Tuesday, December 06, 2005

The Looney Bin

i realize that i carry so much frustration and stress in my body, and i don't quite know what to do with it, but days like today make me realize how much of it is caused my the insanity i put up with on a daily basis at my job- a.k.a- the looney bin.

the art director is leaving, so i was next in line to pitch in, which i don't mind; in fact, i need the money. so today my new responsibility started. the only problem is that it involves working with satan, a guy who makes my flesh crawl just by his sheer presence, not to mention his abominating personality, or lack thereof. so that whole scene was tense, to say the least. he saw me doing it, got all pissed off, and stormed into the boss' office to complain. not abnormal for him, by the way.

then, lucy-fur, the office gossip/backstabber/control freak, who had her hours (thank god) cut to 2 days a week was there today, looking like a fish out of water. she was just standing around, evesdropping, or so it seemed, probably reeling from the lack of control she now has.

the boss was a little cranky. he found out that another employee, who is starting his own publication, is using some of his employees on the new venture. that didn't go over too well. then there's the tech guy installing and uninstalling monitors in the midst of all this, leaving boxes all over the floor. and finally, the freaky energy bouncing off the walls, as if some lunar activity was possessing everyone in the office.

and then there's the usual stuff that makes a sensical intelligent person with any shred of work ethic want to start drinking heavily or breaking office furniture over people's heads.

case in point: first thing yesterday, i am welcomed to work with an email full of accusations from the headbitch (sales rep) that i haven't paid her commissions on 35 ads. nevermind, she's maybe caught 1 mistake i've made in 3 years. the rest are all hers. nevermind that she phrases the questions as accusatory statements: "i haven't been paid on". nevermind that i have $50,000 worth of billing to get out. let me drop everything and work on your neruotic paranoia. nevermind that it's a total waste of my time, and that 1/2 of them she's already asked me about and i've already answered. i especially love finding that it was her lack of note-taking that was to blame. today she welcomed me nicely with a voice mail so bitchy that i deleted it halfway through- complaining about me asking her for contracts i was missing. toxic and selfish. no wonder i have to stuff my face with a mocha frappuchino every morning just to gear up for this crazy place.
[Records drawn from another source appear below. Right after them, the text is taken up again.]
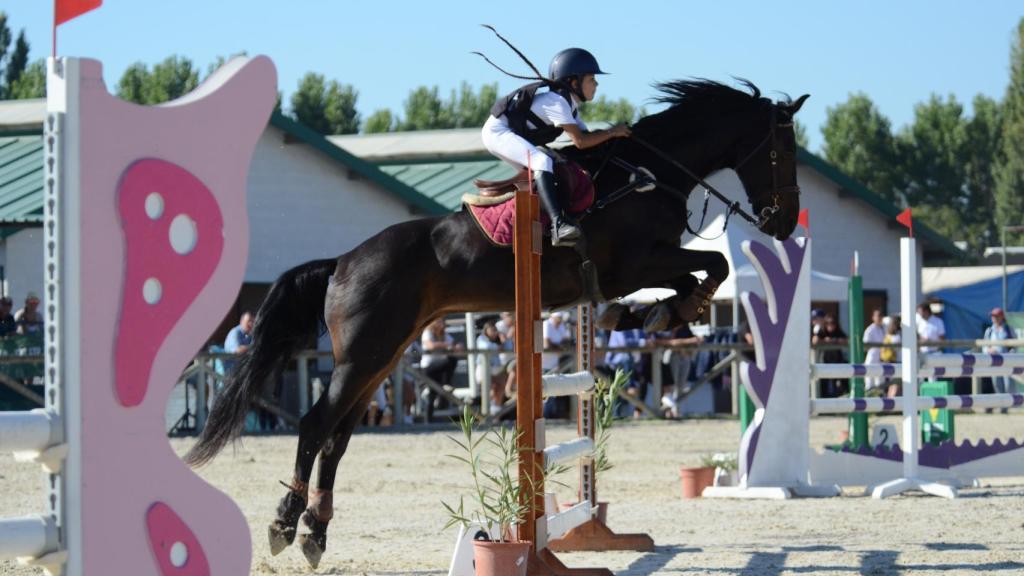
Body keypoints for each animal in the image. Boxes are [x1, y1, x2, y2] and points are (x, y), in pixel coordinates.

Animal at [184, 77, 806, 565]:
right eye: (781, 152)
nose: (781, 223)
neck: (650, 173)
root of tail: (342, 262)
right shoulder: (634, 263)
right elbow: (713, 263)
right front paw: (660, 310)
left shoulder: (644, 265)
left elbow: (700, 272)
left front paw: (656, 312)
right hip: (362, 357)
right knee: (316, 426)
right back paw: (285, 523)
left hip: (381, 357)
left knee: (337, 438)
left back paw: (316, 532)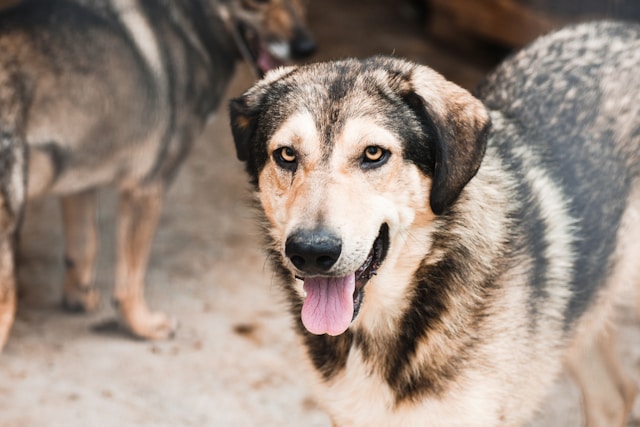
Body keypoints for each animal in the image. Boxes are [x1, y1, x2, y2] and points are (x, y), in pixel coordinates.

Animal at [0, 0, 316, 352]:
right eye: (257, 2)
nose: (306, 48)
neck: (186, 20)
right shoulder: (146, 189)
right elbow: (131, 277)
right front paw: (142, 325)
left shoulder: (79, 177)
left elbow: (84, 246)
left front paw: (78, 297)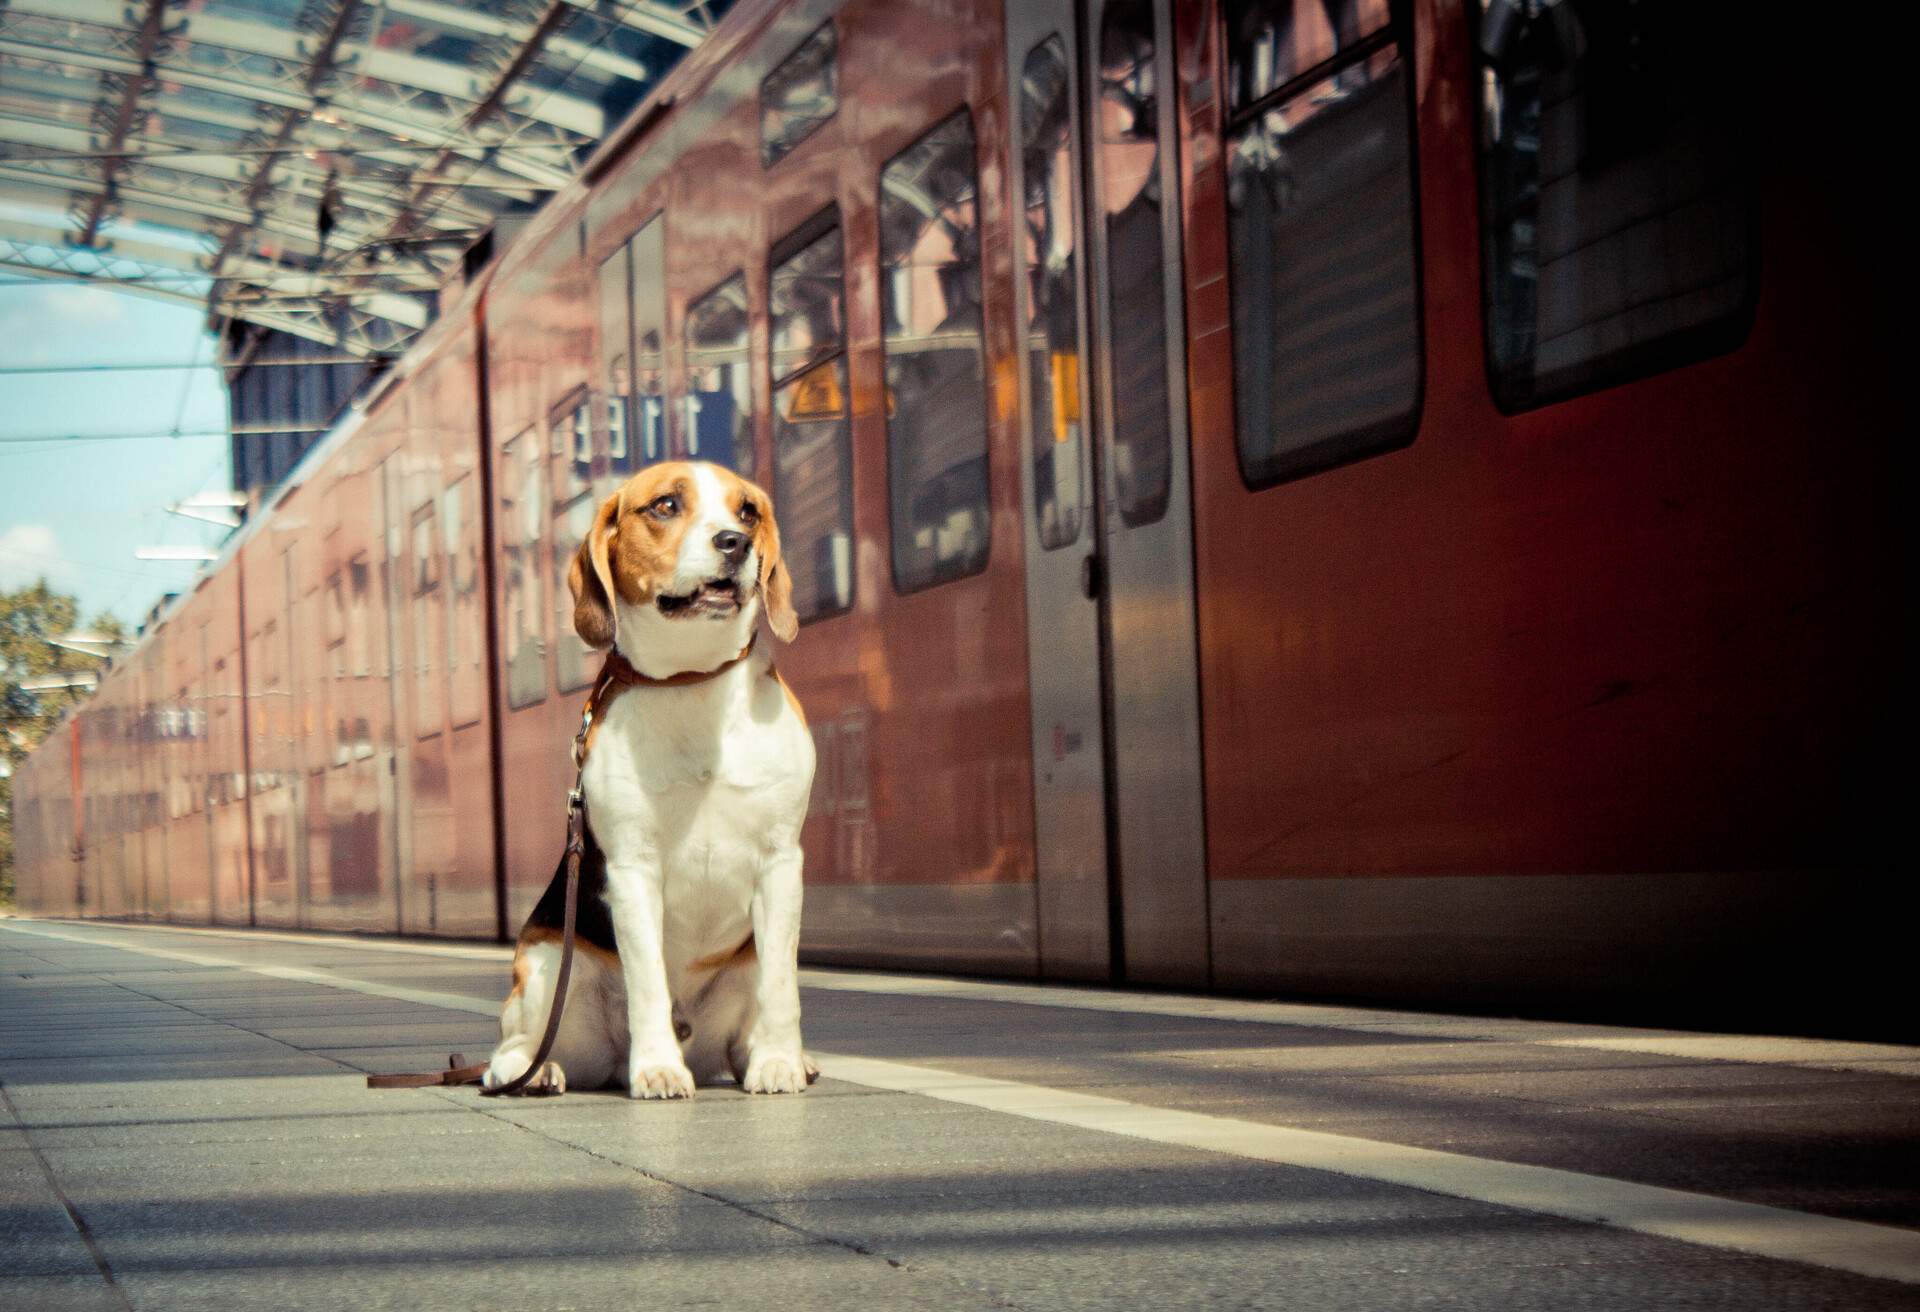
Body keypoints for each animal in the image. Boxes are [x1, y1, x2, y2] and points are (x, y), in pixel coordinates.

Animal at [483, 461, 814, 1098]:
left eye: (747, 512)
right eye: (665, 505)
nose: (735, 544)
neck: (692, 680)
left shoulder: (781, 860)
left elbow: (782, 987)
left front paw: (779, 1061)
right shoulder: (633, 870)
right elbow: (648, 982)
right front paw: (658, 1067)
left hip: (743, 962)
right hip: (544, 962)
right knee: (518, 1042)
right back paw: (531, 1072)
which brings us to gumby, our sales rep who couldn't sell ice in a heat wave. god bless him; he's so nice, but so in the wrong field. Instead of getting his advertisers to sign a month long contract and getting payment up front, he runs around to 10 different places each week, on deadline day, collecting (hopefully) the money for one more week. same chump who just ran an ad without contract or payment in our big supplement. who does shit like this??? his favorite words are, "he's good for it".

social butterfly, who's usually cool in my book, because she is the only sales rep who bothers to get pre-payment for almost all her ads, was even on my shit list today. she ran an ad last week, without bothering to notice that their contract was expired. so now we may be out that money. being the collections person, it feels like working my ass off to collect every little penny, while walking behind someone who is throwing money on the sidewalk.

and then there is satan, who has 2 ads without payment on the AR report already. today he hands me a piece of paper with a credit card and an amount to charge of $645, sans rundates or signature. i email him that we need a signature. his response? "she's cool". that was so fucking hysterical, i had to laugh- it was that or get a gun. i swear. oh, far be it for ME, the accounts receivable/ credit manager to tell YOU what our credit policy is.
thanks for informing ME. that's rich. on so many levels!!!
so i joked with the art director,
oh, we have a new credit policy. visa, mastercard, or are you cool? what a joke this place is.
by the time i get to leave for the day, i feel like so my hostility is stuffed into my body and brain that i have to detox!
this place could be a research facility for the mentally insane!